Ações a realizar
[1] Traduza para o inglês esta frase do trecho sobre o imposto sobre grandes fortunas: «Ou seja, para o governo federal, quem aufere tal valor pode ser considerada uma pessoa “rica”.»
[2] Prossiga o trecho sobre o imposto sobre grandes fortunas a partir da última frase apresentada.

Trecho do documento
◇ ◇ ◇ ◇ ◇
Grandes fortunas. Fortuna é riqueza. Mas não basta
riqueza para a sujeição ao imposto, eis que a base econômica diz respeito a
“grandes fortunas”. Não há competência, pois, para tributar senão a riqueza
correspondente a “grandes fortunas”, ou seja, só poderia alcançar os
patrimônios realmente muito diferenciados em razão do seu elevadíssimo valor,
talvez acolhendo como marco a cifra simbólica de um milhão de dólares.
Mas
PAULSEN é operador do direito, e não político. A preocupação seria, portanto,
como estabelecer o que seriam as grandes fortunas sob a ética e a ótica governista,
que possui viés marxista.
Para
se ter uma ideia, pela tabela do IRRF, com vigência desde 01/04/2015,
estabelecida pela Medida Provisória nº 670/2015, convertida na Lei nº
13.149/2015, ganhos mensais a partir de R$ 4.664,68 inserem a pessoa na
alíquota máxima de 27,5%. Ou seja, para o governo federal, quem aufere tal
valor pode ser considerada uma pessoa “rica”.
Há
também a matéria divulgada na InfoMoney [9],
na qual se afirma que a classe A é formada pela família cuja renda mensal ultrapassa
de 15 salários mínimos, o que atualmente resta no valor de R$ 11.820,00,
considerando o salário mínimo de R$ 788,00. Essa quantia, inclusive, é inferior
ao que recebe parte considerável dos servidores públicos, em especial dos
Poderes Judiciário e Legislativo, embora haja também privilegiados lotados no
Executivo.
◇ ◇ ◇ ◇ ◇
Linhas de dados

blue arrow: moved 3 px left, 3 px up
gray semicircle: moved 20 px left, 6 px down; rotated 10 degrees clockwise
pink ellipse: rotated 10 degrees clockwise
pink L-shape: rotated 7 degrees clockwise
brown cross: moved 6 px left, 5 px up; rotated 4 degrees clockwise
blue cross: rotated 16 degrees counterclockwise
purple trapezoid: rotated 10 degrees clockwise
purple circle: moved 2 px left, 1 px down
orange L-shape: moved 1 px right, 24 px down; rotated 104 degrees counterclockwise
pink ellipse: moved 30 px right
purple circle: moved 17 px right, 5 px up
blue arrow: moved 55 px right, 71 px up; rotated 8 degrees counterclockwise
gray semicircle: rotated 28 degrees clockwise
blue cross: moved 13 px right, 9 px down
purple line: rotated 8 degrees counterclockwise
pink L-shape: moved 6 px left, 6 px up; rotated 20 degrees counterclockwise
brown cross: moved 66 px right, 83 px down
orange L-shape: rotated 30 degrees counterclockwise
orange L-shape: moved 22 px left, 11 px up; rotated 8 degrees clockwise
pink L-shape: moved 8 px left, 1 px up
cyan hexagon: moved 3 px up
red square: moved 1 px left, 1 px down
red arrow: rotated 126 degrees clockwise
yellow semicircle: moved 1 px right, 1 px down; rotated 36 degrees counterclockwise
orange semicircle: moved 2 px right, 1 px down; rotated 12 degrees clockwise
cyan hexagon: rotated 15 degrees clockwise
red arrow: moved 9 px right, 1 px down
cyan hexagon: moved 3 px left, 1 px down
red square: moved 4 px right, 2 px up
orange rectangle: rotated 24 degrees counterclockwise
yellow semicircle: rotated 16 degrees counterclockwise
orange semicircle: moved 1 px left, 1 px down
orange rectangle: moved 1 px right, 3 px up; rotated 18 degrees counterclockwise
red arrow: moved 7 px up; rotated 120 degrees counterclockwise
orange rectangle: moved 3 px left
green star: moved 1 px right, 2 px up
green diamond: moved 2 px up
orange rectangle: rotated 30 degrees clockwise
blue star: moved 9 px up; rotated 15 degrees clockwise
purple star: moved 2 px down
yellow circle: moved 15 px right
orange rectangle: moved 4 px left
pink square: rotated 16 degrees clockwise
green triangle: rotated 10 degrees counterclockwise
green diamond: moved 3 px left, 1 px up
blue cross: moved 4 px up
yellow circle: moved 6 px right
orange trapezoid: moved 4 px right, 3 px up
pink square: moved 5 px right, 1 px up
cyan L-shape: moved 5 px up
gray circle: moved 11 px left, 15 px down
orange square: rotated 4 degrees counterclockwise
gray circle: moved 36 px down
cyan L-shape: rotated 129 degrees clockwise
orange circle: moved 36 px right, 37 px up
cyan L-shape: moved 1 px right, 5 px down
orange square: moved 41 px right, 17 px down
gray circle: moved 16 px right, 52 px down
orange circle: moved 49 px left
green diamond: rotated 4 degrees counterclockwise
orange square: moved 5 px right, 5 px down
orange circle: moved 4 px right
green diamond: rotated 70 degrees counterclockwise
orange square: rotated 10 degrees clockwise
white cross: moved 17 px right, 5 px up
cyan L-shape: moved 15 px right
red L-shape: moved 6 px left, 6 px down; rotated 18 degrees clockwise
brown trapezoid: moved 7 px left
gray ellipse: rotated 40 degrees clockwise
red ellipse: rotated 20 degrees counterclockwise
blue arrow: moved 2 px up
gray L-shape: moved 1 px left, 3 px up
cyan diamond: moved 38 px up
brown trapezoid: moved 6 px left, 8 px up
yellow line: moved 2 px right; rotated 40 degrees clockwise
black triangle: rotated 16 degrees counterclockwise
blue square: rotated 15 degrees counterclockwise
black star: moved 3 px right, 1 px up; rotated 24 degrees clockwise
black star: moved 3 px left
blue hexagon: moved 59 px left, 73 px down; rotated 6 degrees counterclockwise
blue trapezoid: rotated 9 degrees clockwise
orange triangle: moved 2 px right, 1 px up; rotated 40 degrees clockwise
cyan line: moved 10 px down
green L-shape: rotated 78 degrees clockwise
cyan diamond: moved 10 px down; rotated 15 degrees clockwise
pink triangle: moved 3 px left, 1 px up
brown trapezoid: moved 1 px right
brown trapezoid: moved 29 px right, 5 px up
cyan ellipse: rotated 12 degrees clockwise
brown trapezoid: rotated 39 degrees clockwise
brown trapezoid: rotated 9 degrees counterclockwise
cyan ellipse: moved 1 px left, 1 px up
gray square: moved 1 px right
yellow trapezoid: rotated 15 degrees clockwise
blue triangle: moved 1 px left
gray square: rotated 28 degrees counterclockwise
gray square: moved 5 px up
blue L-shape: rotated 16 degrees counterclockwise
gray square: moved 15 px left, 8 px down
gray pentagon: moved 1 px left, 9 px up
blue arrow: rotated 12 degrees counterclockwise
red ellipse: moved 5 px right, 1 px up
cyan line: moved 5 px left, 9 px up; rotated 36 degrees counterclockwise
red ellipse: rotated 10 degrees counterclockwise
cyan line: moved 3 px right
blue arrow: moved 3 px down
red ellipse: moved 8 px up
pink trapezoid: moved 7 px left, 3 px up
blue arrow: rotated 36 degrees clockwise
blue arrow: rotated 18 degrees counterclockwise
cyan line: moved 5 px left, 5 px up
◇ ◇ ◇ ◇ ◇
Resultados
[1] In other words, for the federal government, anyone who earns that amount can be considered a “rich” person.

[2]
Por
fim, é no mesmo sentido o estudo apresentado pela Secretaria de Assuntos
Estratégicos com base em dados do PNAD e do POF/IBGE, que aponta que a classe A
é formada por aqueles cuja renda mensal em janeiro de 2014 era igual ou
superior a R$ 11.262,00 [10].
De outro lado, foi falado que a instituição do IGF pode criar
um empecilho – a fuga do país dos detentores de grandes fortunas, como bem
destaca ALEXANDRE, que ainda esclarece o porquê de o tributo ainda não ter sido
instituído no país, apesar da autorização constitucional [11]:
Alguns doutrinadores mais críticos afirmam que o tributo
não foi criado porque as grandes fortunas estariam muito bem representadas no
parlamento federal, de forma a inibir qualquer iniciativa no sentido de
exercício da competência.
Entretanto, a criação do tributo também encontra alguns
entraves quanto à sua viabilidade, visto que, criado o tributo, as grandes
fortunas tenderiam a se retirar do País, tendo assegurados, aliás, 90 dias para
tomar tal providência (noventena).
Quanto
à grita pela instituição do IGF, entendo que é uma forma da classe média, que consegue
se articular melhor que as classes sociais mais baixas, tentar se livrar de um
maior rigor do governo contra sua combalida economia. Mas também não se pode
descurar que a discussão sobre a sua criação nasceu no Palácio do Planalto [12]. E enquanto ameaça criar
e finge pesquisar o impacto do IGF, a presidente enviou Proposta de Emenda
Constitucional (PEC) ao Congresso Nacional [13]
estabelecendo o retorno da CPMF com alíquota de 0,2%, embora tivesse encenado
uma aproximação dos governadores para alterar o aumento de 0,2% proposto
inicialmente para 0,32%, com o valor a maior sendo entregue aos estados.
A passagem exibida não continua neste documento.